One of the real arguments in favour of an introductory tenancy is that people will be more likely to get a tenancy of that type much earlier than they might otherwise because it is of an introductory nature and subject to review. I consider that the allocation of points, for example, might enable one to give an introductory tenancy at an earlier stage than a secure tenancy. If one is going to introduce tremendous disincentives and great bureaucracy and make it almost impossible for the local authority to operate the scheme in terms of cost and logistics, I do not believe that it will be wise to do so. For that reason I oppose the amendment.

Lord Swinfen: Before my noble friend sits down, perhaps I may say that I do not want to make everything costly. I appreciate the point that she made. I also appreciate that local authorities have set up reviews already, but do they set them up when they are either the plaintiff or the defendant in a case?

Baroness Gardner of Parkes: I am unable to answer that specifically. I believe that they do, but someone currently involved in local government might be able to give a more accurate answer.

Baroness Hamwee: I intended to raise a question on that very point. As regards school admissions there are appeals procedures. The local education authority will set up the procedure providing, according to my experience in my own authority, a panel to deal with the appeal. My question to the Minister is this: Is there any other situation where the statute calls for a review, using the term "review"? I share with other Members of the Committee a concern that this matter should be dealt with in a proper, quasi-judicial manner.

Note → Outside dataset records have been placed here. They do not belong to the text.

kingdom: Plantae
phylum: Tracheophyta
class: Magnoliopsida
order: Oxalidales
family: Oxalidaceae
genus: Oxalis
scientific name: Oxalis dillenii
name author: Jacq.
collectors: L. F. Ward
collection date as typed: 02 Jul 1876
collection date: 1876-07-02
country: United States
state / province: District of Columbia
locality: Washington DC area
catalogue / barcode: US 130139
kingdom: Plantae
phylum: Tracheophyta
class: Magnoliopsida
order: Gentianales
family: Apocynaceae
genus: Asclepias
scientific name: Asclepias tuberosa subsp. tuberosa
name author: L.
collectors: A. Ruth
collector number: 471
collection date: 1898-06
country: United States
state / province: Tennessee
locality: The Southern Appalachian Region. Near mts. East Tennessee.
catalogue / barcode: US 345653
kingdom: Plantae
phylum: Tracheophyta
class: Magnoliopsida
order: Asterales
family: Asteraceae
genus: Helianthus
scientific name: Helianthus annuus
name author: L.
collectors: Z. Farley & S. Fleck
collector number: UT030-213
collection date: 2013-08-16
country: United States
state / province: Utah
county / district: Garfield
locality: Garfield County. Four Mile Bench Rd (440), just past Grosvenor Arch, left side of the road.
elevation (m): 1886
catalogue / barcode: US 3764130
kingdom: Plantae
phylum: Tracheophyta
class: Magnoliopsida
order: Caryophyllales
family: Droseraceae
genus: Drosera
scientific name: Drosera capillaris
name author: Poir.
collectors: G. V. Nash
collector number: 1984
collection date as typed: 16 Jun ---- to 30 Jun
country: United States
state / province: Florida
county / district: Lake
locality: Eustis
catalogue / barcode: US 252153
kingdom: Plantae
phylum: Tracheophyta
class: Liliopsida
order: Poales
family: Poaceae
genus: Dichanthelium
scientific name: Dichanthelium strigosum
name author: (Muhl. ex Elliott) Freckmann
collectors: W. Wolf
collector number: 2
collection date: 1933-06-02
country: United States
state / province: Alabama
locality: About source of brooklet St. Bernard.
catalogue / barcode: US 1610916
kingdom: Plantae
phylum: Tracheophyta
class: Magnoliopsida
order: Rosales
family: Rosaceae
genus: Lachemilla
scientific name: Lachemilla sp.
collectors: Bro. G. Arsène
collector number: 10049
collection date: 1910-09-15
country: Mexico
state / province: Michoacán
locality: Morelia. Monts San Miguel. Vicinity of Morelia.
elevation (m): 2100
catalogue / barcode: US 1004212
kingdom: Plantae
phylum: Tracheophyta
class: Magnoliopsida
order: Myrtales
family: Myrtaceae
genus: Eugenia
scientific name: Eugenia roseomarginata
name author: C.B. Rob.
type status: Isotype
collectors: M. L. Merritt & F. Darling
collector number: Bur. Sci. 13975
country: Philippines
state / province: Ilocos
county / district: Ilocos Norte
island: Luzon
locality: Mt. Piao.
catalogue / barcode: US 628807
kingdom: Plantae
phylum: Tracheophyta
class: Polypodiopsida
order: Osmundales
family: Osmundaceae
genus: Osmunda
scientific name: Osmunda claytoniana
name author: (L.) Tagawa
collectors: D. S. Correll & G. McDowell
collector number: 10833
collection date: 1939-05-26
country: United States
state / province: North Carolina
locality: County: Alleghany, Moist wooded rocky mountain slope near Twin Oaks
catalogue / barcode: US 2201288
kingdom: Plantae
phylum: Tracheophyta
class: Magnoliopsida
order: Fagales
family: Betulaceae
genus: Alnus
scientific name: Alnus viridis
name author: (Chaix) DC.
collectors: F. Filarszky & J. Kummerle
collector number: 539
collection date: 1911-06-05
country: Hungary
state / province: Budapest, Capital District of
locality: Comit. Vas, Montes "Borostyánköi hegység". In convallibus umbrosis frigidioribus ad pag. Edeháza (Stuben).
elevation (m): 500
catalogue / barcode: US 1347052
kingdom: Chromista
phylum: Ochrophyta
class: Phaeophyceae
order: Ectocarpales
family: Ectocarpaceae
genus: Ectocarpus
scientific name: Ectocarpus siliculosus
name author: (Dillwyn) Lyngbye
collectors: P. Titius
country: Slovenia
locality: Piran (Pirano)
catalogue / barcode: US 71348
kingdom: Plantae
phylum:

Earl Russell: I listened with care to the noble Baroness, Lady Gardner of Parkes. I take her point about the difficulty of getting people to go through this process. I cannot help feeling that that argument does not help the Bill. Unless we can get people to do the review work, who are independent of local authorities, the whole procedure of the introductory tenancy cannot work at all. That is a conclusion which the Government may wish to resist. The noble Baroness used at one point the phrase, "slow down or snarl up". In my experience it is much more often speed that snarls you up rather than slowness.